The onward march of David Davis…..
If I was in David Cameron’s position i’d seriously consider sticking pins in a David Davis shaped doll. Mr Davis is playing a near-perfect hand of political poker as things stand. He isn’t directly attacking Mr Cameron but instead spelling out an alternative agenda and acting as a conduit for backbench discontent. Others, like Tim Yeo, are being left to mount the more personal attacks while Mr Davis maintains a air of assumed semi-loyal dignity. As anybody deeply involved with politics knows he who wields the dagger never wears the crown.
Mr Cameron’s leadership is tottering and on the point of falling. One of the most telling passages in the interview Davis gave to the Sunday Telegraph is his description of the mood on the backbenches:
Mr Davis said many Conservative MPs are “nervous” and “uncomfortable” about the compromises made while in Coalition. “Their greatest worry is the economy – they realise it will decide the next election,” he added.

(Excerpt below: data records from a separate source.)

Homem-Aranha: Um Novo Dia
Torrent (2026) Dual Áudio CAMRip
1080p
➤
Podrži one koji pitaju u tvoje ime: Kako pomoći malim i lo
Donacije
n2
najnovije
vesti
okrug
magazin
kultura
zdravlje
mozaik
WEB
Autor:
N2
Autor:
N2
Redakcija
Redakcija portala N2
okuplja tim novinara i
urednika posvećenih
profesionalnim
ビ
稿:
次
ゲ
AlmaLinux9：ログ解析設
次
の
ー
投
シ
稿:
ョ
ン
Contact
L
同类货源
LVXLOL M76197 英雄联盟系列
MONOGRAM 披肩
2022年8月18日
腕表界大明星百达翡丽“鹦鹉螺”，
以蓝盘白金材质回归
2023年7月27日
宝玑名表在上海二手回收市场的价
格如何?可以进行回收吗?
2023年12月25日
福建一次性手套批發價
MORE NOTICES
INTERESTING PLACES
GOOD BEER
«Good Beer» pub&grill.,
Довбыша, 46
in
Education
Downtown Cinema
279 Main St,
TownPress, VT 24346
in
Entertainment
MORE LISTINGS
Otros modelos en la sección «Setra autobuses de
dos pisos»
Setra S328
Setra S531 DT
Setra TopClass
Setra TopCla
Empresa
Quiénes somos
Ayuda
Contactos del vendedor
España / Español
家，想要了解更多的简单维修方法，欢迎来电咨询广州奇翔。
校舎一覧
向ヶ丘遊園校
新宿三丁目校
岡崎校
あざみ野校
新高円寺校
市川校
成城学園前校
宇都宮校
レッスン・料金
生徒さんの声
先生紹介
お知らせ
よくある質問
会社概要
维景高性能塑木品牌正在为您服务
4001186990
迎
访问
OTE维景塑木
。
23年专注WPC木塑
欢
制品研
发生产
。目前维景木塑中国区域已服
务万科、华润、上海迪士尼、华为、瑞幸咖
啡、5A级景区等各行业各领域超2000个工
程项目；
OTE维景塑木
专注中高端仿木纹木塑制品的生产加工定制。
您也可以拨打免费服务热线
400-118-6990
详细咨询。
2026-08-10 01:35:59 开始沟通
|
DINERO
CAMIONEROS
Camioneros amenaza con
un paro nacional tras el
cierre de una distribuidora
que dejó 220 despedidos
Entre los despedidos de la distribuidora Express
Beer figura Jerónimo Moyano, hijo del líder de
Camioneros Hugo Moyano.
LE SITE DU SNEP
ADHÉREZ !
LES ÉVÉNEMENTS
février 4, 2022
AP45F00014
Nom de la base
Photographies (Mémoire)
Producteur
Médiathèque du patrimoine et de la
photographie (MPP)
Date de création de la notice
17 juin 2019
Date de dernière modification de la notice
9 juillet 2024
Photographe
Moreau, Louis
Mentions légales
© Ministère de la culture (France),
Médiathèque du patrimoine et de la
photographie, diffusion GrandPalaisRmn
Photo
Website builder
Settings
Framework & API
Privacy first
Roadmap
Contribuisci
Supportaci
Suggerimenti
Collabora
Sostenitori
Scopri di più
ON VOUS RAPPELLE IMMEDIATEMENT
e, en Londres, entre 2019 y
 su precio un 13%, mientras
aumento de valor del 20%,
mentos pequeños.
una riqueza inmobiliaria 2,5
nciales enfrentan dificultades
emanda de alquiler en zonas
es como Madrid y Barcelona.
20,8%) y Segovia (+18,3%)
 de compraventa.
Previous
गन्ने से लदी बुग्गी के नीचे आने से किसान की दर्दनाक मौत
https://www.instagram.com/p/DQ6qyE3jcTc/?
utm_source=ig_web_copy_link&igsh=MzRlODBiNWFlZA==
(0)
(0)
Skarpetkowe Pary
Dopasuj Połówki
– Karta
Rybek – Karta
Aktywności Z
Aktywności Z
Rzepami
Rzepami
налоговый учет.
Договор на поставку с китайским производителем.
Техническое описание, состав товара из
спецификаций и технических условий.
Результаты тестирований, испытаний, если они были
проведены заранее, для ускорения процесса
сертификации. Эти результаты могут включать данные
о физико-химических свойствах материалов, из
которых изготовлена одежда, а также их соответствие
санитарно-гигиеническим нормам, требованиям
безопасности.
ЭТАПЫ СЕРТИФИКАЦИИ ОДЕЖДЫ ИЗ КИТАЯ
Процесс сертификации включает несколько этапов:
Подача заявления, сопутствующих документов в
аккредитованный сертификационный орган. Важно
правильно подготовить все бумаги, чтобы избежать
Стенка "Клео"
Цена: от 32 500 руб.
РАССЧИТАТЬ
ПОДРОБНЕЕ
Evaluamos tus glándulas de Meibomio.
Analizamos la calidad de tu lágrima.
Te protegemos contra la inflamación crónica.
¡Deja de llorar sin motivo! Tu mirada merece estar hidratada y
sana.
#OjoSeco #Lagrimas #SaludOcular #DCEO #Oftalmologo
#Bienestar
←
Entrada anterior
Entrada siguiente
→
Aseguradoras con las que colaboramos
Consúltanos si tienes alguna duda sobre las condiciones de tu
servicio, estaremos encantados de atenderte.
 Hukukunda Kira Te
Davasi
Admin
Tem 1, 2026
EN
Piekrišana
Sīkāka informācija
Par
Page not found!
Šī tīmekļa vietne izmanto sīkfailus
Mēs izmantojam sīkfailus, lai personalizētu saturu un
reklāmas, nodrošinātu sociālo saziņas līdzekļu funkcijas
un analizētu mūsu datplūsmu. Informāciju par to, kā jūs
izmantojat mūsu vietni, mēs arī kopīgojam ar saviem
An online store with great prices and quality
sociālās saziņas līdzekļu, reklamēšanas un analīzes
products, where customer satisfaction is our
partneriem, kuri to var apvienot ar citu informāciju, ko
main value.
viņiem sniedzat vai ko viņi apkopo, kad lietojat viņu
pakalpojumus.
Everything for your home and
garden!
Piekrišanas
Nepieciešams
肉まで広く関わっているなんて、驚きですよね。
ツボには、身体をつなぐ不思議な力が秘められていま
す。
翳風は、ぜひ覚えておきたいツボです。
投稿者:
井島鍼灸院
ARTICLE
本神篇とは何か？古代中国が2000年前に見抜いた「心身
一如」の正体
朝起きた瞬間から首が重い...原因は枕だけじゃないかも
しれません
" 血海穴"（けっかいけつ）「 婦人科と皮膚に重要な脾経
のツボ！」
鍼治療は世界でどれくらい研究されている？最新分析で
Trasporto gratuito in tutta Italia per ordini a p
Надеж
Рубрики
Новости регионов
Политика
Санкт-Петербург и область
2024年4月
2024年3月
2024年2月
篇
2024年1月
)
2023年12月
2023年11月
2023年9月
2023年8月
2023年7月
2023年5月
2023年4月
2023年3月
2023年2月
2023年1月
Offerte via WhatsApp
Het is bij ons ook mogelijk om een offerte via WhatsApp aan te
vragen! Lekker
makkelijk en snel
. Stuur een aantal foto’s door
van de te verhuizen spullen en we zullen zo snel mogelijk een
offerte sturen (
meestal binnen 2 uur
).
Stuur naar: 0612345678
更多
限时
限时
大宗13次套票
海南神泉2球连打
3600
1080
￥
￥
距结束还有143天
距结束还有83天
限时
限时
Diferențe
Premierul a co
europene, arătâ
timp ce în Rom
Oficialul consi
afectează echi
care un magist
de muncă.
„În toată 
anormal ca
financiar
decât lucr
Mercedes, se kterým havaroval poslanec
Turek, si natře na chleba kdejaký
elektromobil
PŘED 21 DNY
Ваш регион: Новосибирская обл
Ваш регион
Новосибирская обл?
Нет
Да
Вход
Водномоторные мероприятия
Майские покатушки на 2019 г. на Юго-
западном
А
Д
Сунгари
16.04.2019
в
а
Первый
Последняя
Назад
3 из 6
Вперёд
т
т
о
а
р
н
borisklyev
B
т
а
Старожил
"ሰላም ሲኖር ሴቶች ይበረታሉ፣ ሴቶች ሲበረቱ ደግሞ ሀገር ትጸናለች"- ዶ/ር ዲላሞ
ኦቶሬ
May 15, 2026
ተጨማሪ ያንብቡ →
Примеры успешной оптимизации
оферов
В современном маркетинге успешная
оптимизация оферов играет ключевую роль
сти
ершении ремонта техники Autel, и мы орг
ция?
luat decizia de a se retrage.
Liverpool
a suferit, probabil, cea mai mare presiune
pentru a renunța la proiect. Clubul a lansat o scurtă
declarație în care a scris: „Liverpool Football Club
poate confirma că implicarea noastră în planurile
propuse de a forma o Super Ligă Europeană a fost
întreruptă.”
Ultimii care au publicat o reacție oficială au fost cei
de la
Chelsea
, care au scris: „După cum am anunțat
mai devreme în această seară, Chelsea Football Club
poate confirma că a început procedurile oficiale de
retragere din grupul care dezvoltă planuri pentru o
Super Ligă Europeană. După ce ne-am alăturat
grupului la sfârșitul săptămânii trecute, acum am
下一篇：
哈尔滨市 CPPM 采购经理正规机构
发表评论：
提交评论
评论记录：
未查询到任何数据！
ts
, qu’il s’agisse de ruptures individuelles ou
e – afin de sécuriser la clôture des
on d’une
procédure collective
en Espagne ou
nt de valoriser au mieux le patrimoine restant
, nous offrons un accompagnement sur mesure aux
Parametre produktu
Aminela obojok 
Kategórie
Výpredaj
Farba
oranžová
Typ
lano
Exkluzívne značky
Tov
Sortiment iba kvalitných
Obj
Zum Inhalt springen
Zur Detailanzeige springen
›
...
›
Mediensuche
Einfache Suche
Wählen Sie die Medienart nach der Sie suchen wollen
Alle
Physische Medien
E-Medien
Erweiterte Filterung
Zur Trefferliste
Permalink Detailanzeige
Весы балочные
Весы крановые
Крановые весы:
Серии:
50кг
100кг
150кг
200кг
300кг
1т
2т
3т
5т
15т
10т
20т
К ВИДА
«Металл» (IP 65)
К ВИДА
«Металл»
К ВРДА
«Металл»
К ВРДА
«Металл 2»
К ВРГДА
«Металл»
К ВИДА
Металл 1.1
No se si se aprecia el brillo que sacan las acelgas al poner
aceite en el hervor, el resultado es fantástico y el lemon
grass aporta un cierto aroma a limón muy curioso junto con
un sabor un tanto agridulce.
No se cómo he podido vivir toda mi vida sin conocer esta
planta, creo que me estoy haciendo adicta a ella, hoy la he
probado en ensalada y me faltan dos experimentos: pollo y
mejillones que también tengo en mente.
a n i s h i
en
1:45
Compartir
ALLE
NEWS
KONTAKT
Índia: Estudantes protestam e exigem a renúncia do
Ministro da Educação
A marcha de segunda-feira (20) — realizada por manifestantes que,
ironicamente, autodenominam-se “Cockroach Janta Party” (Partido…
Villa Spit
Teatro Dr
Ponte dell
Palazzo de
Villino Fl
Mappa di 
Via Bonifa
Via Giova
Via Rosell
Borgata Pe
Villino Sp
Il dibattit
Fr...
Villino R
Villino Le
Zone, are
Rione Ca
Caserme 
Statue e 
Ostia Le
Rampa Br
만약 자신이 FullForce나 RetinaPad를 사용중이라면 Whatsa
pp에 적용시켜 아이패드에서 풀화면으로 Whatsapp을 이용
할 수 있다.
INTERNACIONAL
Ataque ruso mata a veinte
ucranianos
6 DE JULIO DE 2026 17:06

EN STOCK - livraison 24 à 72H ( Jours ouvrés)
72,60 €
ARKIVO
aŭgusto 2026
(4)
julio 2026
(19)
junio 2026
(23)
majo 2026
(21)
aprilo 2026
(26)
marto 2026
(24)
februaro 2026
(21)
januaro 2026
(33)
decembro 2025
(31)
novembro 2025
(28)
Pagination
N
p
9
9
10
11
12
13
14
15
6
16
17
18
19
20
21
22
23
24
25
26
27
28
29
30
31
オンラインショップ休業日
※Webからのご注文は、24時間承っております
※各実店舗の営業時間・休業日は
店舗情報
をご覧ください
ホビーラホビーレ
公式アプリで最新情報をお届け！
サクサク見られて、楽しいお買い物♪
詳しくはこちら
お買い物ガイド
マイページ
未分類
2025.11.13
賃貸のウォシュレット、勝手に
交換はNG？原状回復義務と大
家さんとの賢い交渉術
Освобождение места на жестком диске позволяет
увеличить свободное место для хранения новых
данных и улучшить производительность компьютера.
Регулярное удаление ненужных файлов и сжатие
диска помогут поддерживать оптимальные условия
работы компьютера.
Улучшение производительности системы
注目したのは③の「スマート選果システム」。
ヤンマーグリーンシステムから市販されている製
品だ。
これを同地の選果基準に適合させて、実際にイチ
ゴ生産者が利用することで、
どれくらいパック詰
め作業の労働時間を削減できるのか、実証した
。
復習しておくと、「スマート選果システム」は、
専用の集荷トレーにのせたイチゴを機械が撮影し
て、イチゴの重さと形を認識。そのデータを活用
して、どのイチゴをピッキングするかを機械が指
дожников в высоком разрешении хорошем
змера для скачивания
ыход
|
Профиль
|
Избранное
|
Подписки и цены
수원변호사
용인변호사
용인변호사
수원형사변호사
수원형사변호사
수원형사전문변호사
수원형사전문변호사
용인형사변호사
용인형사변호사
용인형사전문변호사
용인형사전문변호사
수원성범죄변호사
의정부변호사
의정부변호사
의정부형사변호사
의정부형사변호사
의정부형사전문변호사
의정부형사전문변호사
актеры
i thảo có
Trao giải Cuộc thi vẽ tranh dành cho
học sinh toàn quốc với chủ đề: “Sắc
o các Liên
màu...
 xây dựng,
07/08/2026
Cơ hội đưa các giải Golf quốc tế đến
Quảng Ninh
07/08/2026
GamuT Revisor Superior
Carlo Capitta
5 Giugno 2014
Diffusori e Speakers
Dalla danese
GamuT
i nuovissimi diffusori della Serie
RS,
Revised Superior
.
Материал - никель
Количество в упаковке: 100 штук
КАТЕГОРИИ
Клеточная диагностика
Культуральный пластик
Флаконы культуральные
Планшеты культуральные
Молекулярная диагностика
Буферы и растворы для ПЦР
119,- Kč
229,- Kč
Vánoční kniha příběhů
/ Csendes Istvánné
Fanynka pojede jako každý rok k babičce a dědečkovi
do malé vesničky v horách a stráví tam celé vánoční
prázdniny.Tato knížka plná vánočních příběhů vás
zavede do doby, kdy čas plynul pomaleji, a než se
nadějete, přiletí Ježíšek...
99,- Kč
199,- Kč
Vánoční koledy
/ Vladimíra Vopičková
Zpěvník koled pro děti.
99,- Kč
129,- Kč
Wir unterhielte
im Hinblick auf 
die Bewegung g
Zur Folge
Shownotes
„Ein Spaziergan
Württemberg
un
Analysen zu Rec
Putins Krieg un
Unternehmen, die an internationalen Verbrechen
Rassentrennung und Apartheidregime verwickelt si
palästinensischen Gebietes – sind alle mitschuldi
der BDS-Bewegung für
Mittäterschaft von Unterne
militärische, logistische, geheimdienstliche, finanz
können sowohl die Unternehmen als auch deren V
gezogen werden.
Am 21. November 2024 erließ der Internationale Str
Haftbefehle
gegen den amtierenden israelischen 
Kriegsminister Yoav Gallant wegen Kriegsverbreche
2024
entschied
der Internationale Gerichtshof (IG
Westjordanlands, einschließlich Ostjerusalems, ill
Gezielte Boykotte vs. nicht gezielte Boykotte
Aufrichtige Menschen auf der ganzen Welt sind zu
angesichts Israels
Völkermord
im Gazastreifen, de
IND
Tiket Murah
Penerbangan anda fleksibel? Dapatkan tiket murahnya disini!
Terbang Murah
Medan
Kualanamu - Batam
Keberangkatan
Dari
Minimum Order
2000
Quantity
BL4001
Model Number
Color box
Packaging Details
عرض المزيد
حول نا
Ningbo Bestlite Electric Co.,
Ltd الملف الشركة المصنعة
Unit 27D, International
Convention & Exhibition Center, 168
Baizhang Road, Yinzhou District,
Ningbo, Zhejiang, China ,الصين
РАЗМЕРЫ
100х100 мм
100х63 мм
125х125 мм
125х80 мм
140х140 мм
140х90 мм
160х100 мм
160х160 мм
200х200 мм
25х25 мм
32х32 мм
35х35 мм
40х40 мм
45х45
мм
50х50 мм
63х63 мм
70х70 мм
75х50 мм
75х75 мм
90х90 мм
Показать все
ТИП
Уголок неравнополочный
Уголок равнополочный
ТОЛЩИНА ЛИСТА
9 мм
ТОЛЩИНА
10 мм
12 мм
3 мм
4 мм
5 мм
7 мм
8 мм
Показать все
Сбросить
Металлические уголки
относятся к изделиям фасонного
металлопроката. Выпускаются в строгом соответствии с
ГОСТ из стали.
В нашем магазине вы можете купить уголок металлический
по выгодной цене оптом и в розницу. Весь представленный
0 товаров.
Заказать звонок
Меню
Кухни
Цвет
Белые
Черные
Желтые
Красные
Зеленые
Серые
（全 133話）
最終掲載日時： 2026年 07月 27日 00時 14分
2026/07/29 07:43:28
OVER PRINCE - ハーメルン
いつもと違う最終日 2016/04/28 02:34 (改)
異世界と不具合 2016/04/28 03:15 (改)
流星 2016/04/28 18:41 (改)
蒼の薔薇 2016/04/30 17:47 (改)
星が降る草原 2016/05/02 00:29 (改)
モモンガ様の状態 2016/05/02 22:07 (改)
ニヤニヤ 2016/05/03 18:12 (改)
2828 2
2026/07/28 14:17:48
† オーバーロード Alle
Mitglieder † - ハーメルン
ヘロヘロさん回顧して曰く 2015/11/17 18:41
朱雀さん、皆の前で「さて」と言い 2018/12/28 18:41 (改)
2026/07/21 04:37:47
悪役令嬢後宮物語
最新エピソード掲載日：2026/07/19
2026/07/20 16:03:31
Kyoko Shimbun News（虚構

You can imagine the effect a defeat, especially a very heavy one, in the Corby by-election will have on such an already agitated atmosphere. Of course, the prescription for an ‘alternative’ economic strategy outlined by Mr Davis is absolutely bonkers. Demand collapses in the economy so Mr Davis says lets have more austerity, tax revenues are collapsing (a major contributory factor to ballooning debt) so Davis says ‘lets cut taxes’. However, it deserves serious scrutiny from Labour strategists because it will, in time, become the strategy of the government. As things stand, we don’t have a coherent answer and the vision articulated by Mr Davis is potentially a potent force when put-up against one from the government that is totally non-existant and one from the Opposition that is timid, weak and incoherent. In the land of the blind, the one-eyed man is usually king.
Facing its own restive and rebellious backbenches, a Opposition that is polling strongly, the odds are tilted heavily against Mr Cameron’s survival in office for too much longer and when the axe falls, you cant help but feel Mr Davis will suddenly appear on the scene once again.